Ernest leur raconta qu'il n'était pas ménagé sur le front. En effet, les nuits étaient froides, les tranchées boueuses et les bombes explosaient dans un bruit assourdissant à quelques mètres de lui.
En plus des conditions difficiles, il était sous les ordres de l'austère lieutenant Durène. Avec ses compagnons, ils étaient chargés de faire diversion. Grace à eux, les alliés pouvaient mitrailler les Boches tombés dans leurs pièges.
 

Les jours et les mois passèrent, la guerre s'était intensifiée et malheureusement les allemands gagnaient du terrain. Le régiment de Durène réussissait malgré tout à conserver leur position par rapport aux allemands.

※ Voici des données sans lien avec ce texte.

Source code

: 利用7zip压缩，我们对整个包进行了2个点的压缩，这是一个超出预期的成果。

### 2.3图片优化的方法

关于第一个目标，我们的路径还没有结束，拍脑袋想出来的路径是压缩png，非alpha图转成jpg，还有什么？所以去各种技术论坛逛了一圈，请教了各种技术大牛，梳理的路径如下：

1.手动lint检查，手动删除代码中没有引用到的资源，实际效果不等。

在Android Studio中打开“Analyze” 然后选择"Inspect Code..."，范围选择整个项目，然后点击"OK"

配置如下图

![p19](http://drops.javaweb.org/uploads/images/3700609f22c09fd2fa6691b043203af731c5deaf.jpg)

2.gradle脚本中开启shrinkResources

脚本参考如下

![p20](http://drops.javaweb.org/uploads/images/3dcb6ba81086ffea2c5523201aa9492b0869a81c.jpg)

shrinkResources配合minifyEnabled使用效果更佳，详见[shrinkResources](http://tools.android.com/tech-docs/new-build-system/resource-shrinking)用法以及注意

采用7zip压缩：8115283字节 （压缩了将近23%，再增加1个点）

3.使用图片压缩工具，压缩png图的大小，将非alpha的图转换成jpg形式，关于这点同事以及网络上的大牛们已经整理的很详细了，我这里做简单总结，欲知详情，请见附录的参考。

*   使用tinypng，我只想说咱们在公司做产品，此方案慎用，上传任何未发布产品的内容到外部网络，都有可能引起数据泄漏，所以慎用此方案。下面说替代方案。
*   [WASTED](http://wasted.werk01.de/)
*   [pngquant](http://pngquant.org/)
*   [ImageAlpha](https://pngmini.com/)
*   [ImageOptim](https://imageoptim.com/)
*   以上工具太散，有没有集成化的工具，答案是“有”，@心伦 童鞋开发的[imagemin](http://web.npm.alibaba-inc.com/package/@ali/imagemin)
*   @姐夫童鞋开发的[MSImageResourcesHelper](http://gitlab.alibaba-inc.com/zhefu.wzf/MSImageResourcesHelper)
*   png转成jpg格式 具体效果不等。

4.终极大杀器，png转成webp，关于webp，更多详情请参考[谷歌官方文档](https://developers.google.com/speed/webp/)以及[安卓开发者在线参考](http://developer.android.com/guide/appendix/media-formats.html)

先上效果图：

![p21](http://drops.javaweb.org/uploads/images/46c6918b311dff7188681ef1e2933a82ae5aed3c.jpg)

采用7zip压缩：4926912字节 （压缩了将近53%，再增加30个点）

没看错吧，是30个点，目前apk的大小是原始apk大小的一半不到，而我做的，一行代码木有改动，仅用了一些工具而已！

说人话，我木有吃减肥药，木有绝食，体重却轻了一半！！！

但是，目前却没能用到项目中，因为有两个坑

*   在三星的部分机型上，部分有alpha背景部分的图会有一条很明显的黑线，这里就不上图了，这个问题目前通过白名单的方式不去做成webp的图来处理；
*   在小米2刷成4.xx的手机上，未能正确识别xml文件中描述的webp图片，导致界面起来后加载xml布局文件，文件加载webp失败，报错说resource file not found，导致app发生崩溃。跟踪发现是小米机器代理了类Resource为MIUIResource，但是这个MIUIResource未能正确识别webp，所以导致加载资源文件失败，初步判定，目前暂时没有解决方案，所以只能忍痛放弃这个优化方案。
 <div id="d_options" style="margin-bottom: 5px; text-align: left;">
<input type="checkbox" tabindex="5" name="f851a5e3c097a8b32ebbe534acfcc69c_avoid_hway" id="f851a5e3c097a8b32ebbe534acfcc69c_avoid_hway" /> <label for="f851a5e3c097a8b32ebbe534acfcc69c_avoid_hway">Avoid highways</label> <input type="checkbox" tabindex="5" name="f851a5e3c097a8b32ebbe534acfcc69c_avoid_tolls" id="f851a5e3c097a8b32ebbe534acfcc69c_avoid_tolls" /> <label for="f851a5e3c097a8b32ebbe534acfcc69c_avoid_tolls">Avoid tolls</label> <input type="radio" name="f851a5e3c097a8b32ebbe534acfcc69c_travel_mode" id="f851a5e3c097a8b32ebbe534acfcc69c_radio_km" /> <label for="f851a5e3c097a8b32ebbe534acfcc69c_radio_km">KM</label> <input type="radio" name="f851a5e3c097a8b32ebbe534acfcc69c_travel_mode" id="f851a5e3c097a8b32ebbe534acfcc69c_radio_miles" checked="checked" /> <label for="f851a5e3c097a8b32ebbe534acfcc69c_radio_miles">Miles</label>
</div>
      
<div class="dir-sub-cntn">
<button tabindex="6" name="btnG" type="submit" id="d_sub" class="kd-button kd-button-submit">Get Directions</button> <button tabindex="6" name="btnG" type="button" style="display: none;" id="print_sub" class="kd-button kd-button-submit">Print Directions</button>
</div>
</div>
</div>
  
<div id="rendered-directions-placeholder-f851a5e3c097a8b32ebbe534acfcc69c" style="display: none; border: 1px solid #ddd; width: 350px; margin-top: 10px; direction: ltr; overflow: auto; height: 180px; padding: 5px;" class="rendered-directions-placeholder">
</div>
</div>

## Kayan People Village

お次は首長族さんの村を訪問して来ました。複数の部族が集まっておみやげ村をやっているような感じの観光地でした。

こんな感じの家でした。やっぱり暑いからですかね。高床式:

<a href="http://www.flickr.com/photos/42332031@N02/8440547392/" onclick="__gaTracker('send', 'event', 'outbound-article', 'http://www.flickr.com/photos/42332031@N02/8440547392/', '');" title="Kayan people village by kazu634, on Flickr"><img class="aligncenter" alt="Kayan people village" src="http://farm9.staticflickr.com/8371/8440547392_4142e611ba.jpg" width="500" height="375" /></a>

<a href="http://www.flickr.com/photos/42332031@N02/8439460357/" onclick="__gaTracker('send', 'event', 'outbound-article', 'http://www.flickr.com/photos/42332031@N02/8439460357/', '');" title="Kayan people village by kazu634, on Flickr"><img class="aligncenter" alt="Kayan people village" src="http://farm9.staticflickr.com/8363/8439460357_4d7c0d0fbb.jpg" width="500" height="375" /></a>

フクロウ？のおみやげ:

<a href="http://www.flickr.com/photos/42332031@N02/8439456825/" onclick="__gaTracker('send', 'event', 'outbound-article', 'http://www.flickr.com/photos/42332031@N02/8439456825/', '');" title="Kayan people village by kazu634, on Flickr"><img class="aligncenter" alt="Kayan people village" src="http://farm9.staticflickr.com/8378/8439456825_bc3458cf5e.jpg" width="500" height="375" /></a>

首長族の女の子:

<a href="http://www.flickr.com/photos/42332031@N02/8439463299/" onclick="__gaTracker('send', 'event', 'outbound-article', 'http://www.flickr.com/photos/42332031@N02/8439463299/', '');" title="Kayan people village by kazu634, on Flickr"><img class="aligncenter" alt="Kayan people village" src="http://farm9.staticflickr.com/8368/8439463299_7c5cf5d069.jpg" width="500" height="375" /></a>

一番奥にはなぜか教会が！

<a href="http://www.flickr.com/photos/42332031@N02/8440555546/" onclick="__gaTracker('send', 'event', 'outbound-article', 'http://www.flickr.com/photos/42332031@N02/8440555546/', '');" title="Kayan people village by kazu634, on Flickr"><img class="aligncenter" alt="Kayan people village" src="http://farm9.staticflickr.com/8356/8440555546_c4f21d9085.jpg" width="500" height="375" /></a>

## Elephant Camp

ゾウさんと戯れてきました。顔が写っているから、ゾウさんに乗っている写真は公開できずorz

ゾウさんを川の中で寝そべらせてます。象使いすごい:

Mais Ernest fut malencontreusement touché au visage par un débris d'obus. Il fut transféré à l'infirmerie, à l'arrière du front.
 

Au bout d'un mois, il rentra chez lui en convalescence.
Quand il arriva à son domicile, sa femme était encore au travail et la grand-mère au jardin avec Marie. Il n'y avait donc personne à la maison mais Ernest savait qu'il y avait toujours une clé sous le pot de fleur derrière la vielle grange. Quand Joséphine rentra, elle fut surprise et très contente, même si les blessures de son homme l'inquiéta. Comme elle vit qu'il allait bien, elle alla lui préparer un bon verre de vin. En fin d'après midi, lorsque Léontine et Marie arrivèrent au foyer, elles furent ravies et Marie sauta dans les bras de son père.
 

Quelques jours après, alors qu'Ernest préparait ses affaires pour retourner sur le front, la maisonnée entendit une explosion qui fit trembler les murs. Par précaution, Josée fit descendre toute la famille à la cave car elle savait que les allemands étaient proches du village. Elle pressentait que quelque chose allait se passer. C'est la vigilance de Joséphine qui sauva tout le monde d'une mort certaine car quelques minutes plus tard, un sifflement d'obus résonna à nouveau jusque dans la cachette. Une bombe tomba devant l'entrée de la bâtisse et souffla tout sur son passage : les chaises et l'imposante table de la cuisine furent emportées de l'autre côté du foyer. Une fois le calme revenu, les parents de Marie remontèrent de l'abri pour s'assurer que la maison ne brûlait pas. Malheureusement, un troisième obus frappa au toit qui ne résista pas. Il s'abattit sur Joséphine et Ernest qui crièrent en poussant leur dernier râle.
A ce moment là, Marie était heureusement blottie contre sa grand-mère qui lui avait bouchée les oreilles. N'entendant plus sa fille, la vieille dame prit la fillette par la main et l'entraîna dehors en se faufilant parmi les gravats. Dans la panique, elles coururent toutes deux jusqu'au centre du village pour demander de l'aide.
Le maire du bourg se rendit sur place et découvrit, sous une énorme poutre, les cadavres de Joséphine et d'Ernest.
Quand il rentra au village, il avertit la grand-mère et sa petite fille, que le couple était mort et que Marie était désormais orpheline. La jeune fille éclata en sanglot et sa grand-mère versa quelques petites larmes et dit : « Nous avons perdu deux êtres chers et notre cœur est en deuil ». Toutes deux furent recueillies par la sœur de Joséphine habitant le village voisin.
 

Dix ans après, Marie et sa grand-mère, toujours aussi vaillante, décidèrent de retourner voir le lieu de l'impact sur leur ancienne maison. La jeune femme retrouva l'obus qui avait causé la perte de ses parents. Mais quelque chose attira son attention : sur la bombe explosée, restait la trace du sceau de sa mère. Ce qui lui sembla bizarre puisqu'il lui avait toujours été dit que l'obus venait des allemands et que sa mère produisait des bombes pour les français. Elle commença à mener sa petite enquête mais se ravisa assez vite car partir sur les traces de sa mère, voulait dire raviver de terribles souvenirs.